◆ **DOCUMENT SEGMENT**

My friend, Roseann, was kind enough to mail me her copy (not a photocopy!) of the magazine Interweave Knits – Winter 2007 issue’s article, “Discovering Alpaca, Your Guide to Choosing, Using, and Enjoying Yarn” by Clara Parkes. Roseann, also known as the Uber Knitter, wanted to get my reaction to this article since we two have discussed the spinning and preparing of alpaca fiber as well as knitting with alpaca yarns many times. In fact, Roseann’s blog currently shows a photo of her beautiful, cabled alpaca hat, handspun and knit from the fleece of my former alpaca herdsire, Valentino.
Since my long-winded reponse to the above-mentioned article may be too much for some readers, my main points are:
1. Huacaya and Suri alpaca fleeces and yarns are very different and should be discussed separately. For superior luster, drape and brilliant color, choose Suri alpaca. For wool-like qualities, choose Huacaya alpaca.
2. Different brands of alpaca yarns have greatly differing qualities and should be discussed individually.

[Segmentation data]

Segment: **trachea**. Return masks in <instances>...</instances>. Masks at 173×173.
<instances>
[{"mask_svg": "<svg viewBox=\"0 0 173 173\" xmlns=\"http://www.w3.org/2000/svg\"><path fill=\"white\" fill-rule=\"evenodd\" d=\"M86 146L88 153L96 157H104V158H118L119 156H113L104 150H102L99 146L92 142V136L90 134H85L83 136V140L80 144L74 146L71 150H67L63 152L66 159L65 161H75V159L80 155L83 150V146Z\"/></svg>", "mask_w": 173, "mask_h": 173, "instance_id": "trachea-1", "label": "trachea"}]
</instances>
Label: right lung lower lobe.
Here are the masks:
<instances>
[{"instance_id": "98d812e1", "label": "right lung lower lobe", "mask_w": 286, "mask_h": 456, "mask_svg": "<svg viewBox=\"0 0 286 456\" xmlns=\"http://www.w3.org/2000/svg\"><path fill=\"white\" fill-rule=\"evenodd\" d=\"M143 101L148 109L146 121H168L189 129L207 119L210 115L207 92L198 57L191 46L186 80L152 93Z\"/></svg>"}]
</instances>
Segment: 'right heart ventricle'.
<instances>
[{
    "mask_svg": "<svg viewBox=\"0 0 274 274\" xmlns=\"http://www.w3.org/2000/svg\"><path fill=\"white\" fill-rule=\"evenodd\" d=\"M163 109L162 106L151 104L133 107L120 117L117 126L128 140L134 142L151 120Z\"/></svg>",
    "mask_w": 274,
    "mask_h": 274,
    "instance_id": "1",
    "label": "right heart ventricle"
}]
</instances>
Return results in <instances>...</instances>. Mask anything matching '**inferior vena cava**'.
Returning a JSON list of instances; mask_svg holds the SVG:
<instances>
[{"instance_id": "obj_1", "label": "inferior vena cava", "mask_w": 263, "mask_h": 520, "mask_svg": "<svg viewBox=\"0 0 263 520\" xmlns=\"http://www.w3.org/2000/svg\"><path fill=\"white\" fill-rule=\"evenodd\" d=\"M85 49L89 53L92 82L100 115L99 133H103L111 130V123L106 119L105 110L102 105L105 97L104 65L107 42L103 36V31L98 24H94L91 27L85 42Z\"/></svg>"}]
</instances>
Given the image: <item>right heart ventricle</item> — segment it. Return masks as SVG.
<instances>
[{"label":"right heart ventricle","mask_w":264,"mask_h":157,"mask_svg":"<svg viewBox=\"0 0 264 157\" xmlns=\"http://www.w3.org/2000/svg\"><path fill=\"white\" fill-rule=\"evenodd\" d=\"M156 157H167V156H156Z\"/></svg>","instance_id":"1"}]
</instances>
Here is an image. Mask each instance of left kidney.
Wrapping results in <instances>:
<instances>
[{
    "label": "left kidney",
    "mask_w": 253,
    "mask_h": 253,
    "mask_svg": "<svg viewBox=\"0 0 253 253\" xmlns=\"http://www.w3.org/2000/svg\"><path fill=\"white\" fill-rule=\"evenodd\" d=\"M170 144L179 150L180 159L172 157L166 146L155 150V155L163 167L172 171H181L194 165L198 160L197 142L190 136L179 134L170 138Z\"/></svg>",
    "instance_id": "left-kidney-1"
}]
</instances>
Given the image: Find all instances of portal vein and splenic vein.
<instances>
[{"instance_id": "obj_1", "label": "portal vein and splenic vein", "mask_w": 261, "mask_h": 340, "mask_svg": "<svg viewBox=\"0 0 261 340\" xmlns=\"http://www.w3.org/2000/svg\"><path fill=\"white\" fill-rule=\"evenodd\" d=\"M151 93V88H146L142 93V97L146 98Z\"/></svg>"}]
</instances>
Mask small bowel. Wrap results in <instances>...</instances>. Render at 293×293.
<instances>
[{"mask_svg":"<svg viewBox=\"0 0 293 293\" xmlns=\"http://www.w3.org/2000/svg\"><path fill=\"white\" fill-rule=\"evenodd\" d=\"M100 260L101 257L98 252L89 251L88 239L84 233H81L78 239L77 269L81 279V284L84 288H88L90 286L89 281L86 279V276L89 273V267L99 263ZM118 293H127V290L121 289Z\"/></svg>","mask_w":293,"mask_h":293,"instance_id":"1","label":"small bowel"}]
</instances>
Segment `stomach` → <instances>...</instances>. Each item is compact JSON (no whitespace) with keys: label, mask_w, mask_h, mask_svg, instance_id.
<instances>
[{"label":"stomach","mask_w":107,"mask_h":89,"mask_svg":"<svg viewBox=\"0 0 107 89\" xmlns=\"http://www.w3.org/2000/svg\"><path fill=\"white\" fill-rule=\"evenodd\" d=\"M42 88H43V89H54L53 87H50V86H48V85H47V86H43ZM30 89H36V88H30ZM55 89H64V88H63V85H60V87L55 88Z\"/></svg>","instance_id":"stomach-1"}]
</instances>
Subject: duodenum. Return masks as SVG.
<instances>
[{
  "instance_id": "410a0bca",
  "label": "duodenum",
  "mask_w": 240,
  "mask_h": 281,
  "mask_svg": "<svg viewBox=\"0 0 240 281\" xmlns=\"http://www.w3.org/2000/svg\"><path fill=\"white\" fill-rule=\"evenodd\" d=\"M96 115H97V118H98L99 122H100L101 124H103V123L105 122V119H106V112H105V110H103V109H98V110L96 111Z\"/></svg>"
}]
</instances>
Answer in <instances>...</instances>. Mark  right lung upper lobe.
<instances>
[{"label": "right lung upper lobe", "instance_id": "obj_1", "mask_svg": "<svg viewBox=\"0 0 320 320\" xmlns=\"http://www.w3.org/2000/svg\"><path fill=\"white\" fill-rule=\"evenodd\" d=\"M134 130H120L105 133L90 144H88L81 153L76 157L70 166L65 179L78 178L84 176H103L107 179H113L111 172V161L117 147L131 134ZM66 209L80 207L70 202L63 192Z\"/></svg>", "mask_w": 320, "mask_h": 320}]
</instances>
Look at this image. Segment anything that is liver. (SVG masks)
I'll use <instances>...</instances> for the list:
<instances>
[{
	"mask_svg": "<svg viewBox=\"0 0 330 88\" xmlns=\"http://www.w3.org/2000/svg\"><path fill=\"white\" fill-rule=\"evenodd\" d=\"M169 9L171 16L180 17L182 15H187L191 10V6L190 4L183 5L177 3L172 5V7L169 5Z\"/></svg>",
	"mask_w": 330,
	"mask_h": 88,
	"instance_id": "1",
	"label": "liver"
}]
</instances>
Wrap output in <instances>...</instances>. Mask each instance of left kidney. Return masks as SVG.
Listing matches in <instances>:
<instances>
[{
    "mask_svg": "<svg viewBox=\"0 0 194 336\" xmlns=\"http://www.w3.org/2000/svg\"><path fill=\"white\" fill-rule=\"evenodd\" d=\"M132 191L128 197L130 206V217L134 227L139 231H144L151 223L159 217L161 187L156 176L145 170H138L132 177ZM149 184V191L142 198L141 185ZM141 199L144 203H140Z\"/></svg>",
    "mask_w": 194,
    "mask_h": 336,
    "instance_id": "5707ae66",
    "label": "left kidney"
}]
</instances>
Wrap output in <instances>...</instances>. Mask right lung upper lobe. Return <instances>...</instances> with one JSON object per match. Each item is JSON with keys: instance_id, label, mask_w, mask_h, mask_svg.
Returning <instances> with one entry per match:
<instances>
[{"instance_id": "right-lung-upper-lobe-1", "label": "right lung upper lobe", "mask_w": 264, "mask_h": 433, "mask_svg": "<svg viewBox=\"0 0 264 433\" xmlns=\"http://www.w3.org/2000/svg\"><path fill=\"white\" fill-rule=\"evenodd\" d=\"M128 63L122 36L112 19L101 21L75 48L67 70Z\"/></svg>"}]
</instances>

◆ **WHAT NEEDS TO BE DONE**
Condense the paragraph of the alpaca yarn post that begins "My friend, Roseann, was kind enough" into a shorter version that keeps its main facts. The segmentation data is not needed here.

◆ **ANSWER TO THIS TASK**
Roseann, the Uber Knitter, mailed me her own copy (not a photocopy) of Clara Parkes's article "Discovering Alpaca, Your Guide to Choosing, Using, and Enjoying Yarn" from the Winter 2007 Interweave Knits. She wanted my reaction because we have often discussed spinning and preparing alpaca fiber and knitting with alpaca yarn. Her blog now shows her cabled alpaca hat, handspun and knit from the fleece of my former herdsire, Valentino.